Самая душераздирающая мумбайская история, которую рассказал Д’Мелло, была о великом поэте, жителе этого города, страдающем болезнью Альцгеймера. Поэт по-прежнему каждый день ходил в свой маленький, заваленный журналами офис, но теперь он не понимал, зачем туда ходит. Его ноги знали маршрут, так что он являлся, садился и смотрел в пространство до тех пор, пока не наставало время возвращаться домой, и тогда ноги сами несли его в убогое жилище через вечерние толпы поблизости от вокзала Черчгейт — мимо продавцов жасмина, мимо промышляющих малолетних воришек, мимо ревущих автобусов компании B. E. S. T., мимо девиц на мотороллерах «веспа», мимо вынюхивающих съестное голодных псов.
Когда Д’Мелло сидел у Младшего и рассказывал, хозяин испытывал чувство, будто он живет совсем другой жизнью, красочной, полной действия, что он становится таким человеком, каким не был никогда: динамичным, увлекающимся, втянутым в мировые дела. Старший, видя, как горят у Младшего глаза, всякий раз сердился. Однажды, когда Д’Мелло говорил о Мумбаи и его жителях с обычным для себя жаром и жестикуляцией, Старший, нарушив свое правило молчания, резко спросил его по-английски:
— Почему ваше тело все еще тут, хотя голова давно уже там?

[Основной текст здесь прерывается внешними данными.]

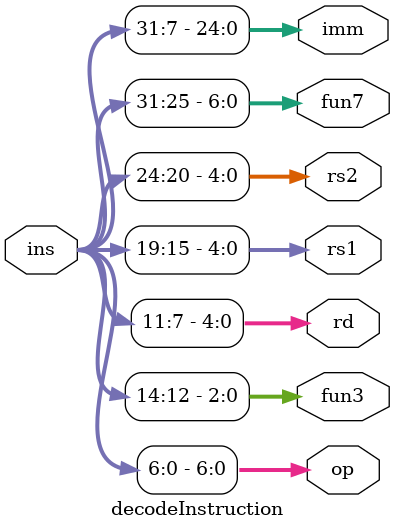
<source format=v>
`timescale 1ns / 1ps


module decodeInstruction(
input [31:0] ins,
output [6:0] op,
output [2:0] fun3,
output [4:0] rd,
output [4:0] rs1,
output [4:0] rs2,
output [6:0] fun7,
output [24:0] imm
    );
    assign imm=ins[31:7];
    assign rd=ins[11:7];
    assign rs1=ins[19:15];
    assign fun3=ins[14:12];
    assign rs2=ins[24:20];
    assign fun7=ins[31:25];
    assign op=ins[6:0];
endmodule

</source>
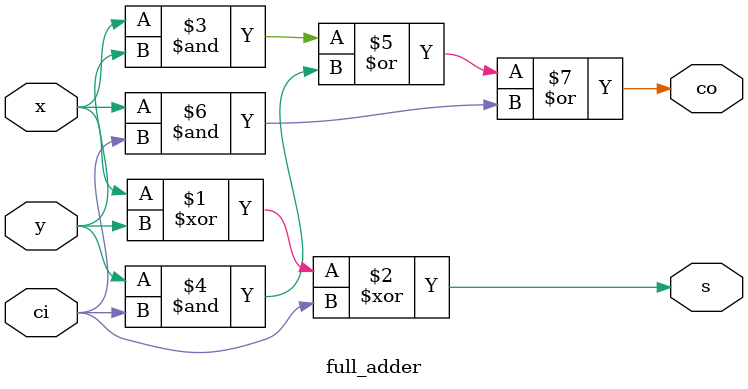
<source format=sv>
module ripple_adder
(
    input   logic[15:0]     A,
    input   logic[15:0]     B,
    output  logic[15:0]     Sum,
    output  logic           CO
);

    /* TODO
     *
     * Insert code here to implement a ripple adder.
     * Your code should be completly combinational (don't use always_ff or always_latch).
     * Feel free to create sub-modules or other files. */
logic c1,c2,c3;
four_bit_ra FRA0(.x(A[3:0]),.y(B[3:0]),.ci(0),.s(Sum[3:0]),.co(c1));
four_bit_ra FRA1(.x(A[7:4]),.y(B[7:4]),.ci(c1),.s(Sum[7:4]),.co(c2));
four_bit_ra FRA2(.x(A[11:8]),.y(B[11:8]),.ci(c2),.s(Sum[11:8]),.co(c3));
four_bit_ra FRA3(.x(A[15:12]),.y(B[15:12]),.ci(c3),.s(Sum[15:12]),.co(CO));
     
endmodule


module four_bit_ra(input [3:0] x,y,input ci, output [3:0] s, output co);
logic c1,c2,c3;

full_adder FA0(.x(x[0]),.y(y[0]),.ci(ci),.s(s[0]),.co(c1));
full_adder FA1(.x(x[1]),.y(y[1]),.ci(c1),.s(s[1]),.co(c2));
full_adder FA2(.x(x[2]),.y(y[2]),.ci(c2),.s(s[2]),.co(c3));
full_adder FA3(.x(x[3]),.y(y[3]),.ci(c3),.s(s[3]),.co(co));

endmodule

module full_adder(input x,y,ci, output s,co);
assign s=x^y^ci;
assign co=(x&y)|(y&ci)|(x&ci);

endmodule


</source>
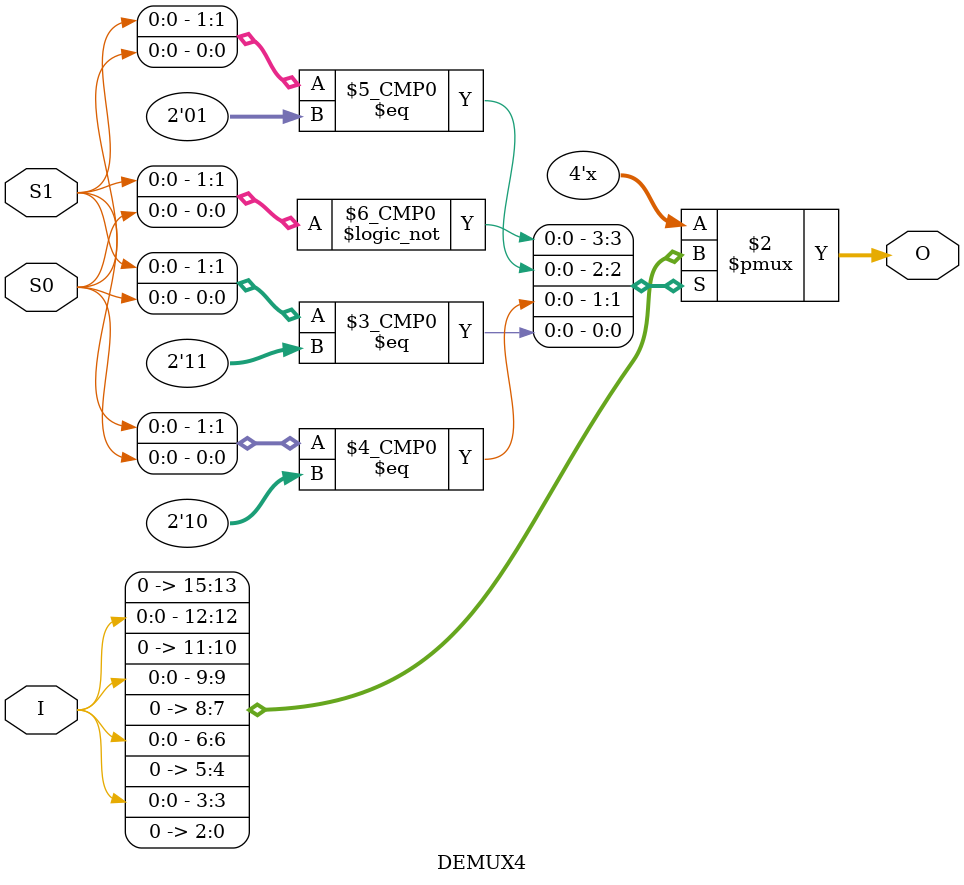
<source format=v>
module DEMUX4 (
              input I,
				  input S0, S1,
				  output reg [3:0] O 
              );

				  
always @ (*)
begin
	case ({S1,S0})
	2'b00 : O = {3'b000,I};
	2'b01 : O = {2'b00,I,1'b0};
	2'b10 : O = {1'b0,I,2'b00};
	2'b11 : O = {I, 3'b000};
	endcase 
end				  
				  
				  
endmodule 
</source>
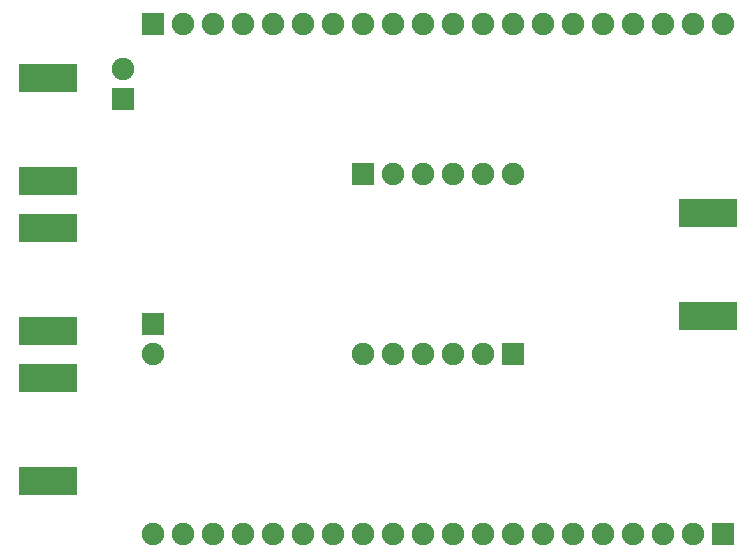
<source format=gbr>
G04 #@! TF.GenerationSoftware,KiCad,Pcbnew,5.0.0-rc2-dev-unknown-5ef715f~63~ubuntu16.04.1*
G04 #@! TF.CreationDate,2018-05-28T16:07:58+01:00*
G04 #@! TF.ProjectId,nano-shield,6E616E6F2D736869656C642E6B696361,rev?*
G04 #@! TF.SameCoordinates,Original*
G04 #@! TF.FileFunction,Soldermask,Bot*
G04 #@! TF.FilePolarity,Negative*
%FSLAX46Y46*%
G04 Gerber Fmt 4.6, Leading zero omitted, Abs format (unit mm)*
G04 Created by KiCad (PCBNEW 5.0.0-rc2-dev-unknown-5ef715f~63~ubuntu16.04.1) date Mon May 28 16:07:58 2018*
%MOMM*%
%LPD*%
G01*
G04 APERTURE LIST*
%ADD10C,1.900000*%
%ADD11R,1.900000X1.900000*%
%ADD12R,5.000000X2.400000*%
G04 APERTURE END LIST*
D10*
X48259999Y-73660000D03*
X50799999Y-73660000D03*
X53339999Y-73660000D03*
X55879999Y-73660000D03*
X58419999Y-73660000D03*
X60959999Y-73660000D03*
X63499999Y-73660000D03*
X66039999Y-73660000D03*
X68579999Y-73660000D03*
X71119999Y-73660000D03*
X73659999Y-73660000D03*
X76199999Y-73660000D03*
X78739999Y-73660000D03*
X81279999Y-73660000D03*
X83819999Y-73660000D03*
X86359999Y-73660000D03*
X88899999Y-73660000D03*
X91439999Y-73660000D03*
X93979999Y-73660000D03*
D11*
X96519999Y-73660000D03*
X48260000Y-30480000D03*
D10*
X50800000Y-30480000D03*
X53340000Y-30480000D03*
X55880000Y-30480000D03*
X58420000Y-30480000D03*
X60960000Y-30480000D03*
X63500000Y-30480000D03*
X66040000Y-30480000D03*
X68580000Y-30480000D03*
X71120000Y-30480000D03*
X73660000Y-30480000D03*
X76200000Y-30480000D03*
X78740000Y-30480000D03*
X81280000Y-30480000D03*
X83820000Y-30480000D03*
X86360000Y-30480000D03*
X88900000Y-30480000D03*
X91440000Y-30480000D03*
X93980000Y-30480000D03*
X96520000Y-30480000D03*
D11*
X66040000Y-43180000D03*
D10*
X68580000Y-43180000D03*
X71120000Y-43180000D03*
X73660000Y-43180000D03*
X76200000Y-43180000D03*
X78740000Y-43180000D03*
X66040000Y-58420000D03*
X68580000Y-58420000D03*
X71120000Y-58420000D03*
X73660000Y-58420000D03*
X76200000Y-58420000D03*
D11*
X78740000Y-58420000D03*
X45720000Y-36830001D03*
D10*
X45720000Y-34290001D03*
X48260000Y-58420000D03*
D11*
X48260000Y-55880000D03*
D12*
X95250000Y-46425000D03*
X95250000Y-55175000D03*
X39370000Y-60395000D03*
X39370000Y-69145000D03*
X39370000Y-43745000D03*
X39370000Y-34995000D03*
X39370000Y-47695000D03*
X39370000Y-56445000D03*
M02*

</source>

Но Д’Мелло не стал обижаться. Он печально покачал головой. В родном городе у него уже не было точки опоры. Он возвращался в Мумбаи только в сновидениях и разговорах.
— Я умру здесь, — ответил он Старшему. — Здесь, на юге, среди таких кислых фруктов, как вы.
Супруга Старшего, женщина с деревянной ногой, все чаще наполняла квартиру своими родственниками — так она мстила мужу за его нелюбовь. Она тоже происходила из большой семьи, исчисляющейся сотнями, и теперь принялась целенаправленно приглашать молодую родню — внучатных племянников и племянниц с женами и мужьями и в особенности с детишками. Присутствие в маленькой квартире большого количества грудничков, годовалых, шустрых девочек с косичками и медлительных упитанных мальчиков льстило ее матриархальным амбициям и вдобавок, что было очень кстати, выводило Старшего из себя. Больше всего бесили его младенцы. Они гремели своими погремушками, агукали свое «агу-агу», кричали свое «уа-уа». Они спали, и тогда Старший должен был вести себя тихо, потом просыпались, и он не мог слышать своих собственных мыслей. Они ели, испражнялись, их рвало, и какашечно-рвотный запах оставался в квартире даже после их отъезда, смешанный с запахом талька, к которому Старший питал еще большее отвращение. «В конце жизни, — жаловался он Младшему, у которого часто спасался от визгливых орд своей и жениной кровной родни, — самым отвратительным кажется запах ее милого начала: нагрудничков, ленточек, нагретого молочка в бутылочках и распускающих вонь, присыпанных тальком задиков». Младший не мог удержаться, чтобы не ответить: «Скоро и ты станешь беспомощным. Тебе тоже понадобится посторонняя помощь для отправления телесных надобностей. Младенчество — не только наше прошлое, но и будущее». Гневное выражение лица Старшего показало, что стрела попала в цель.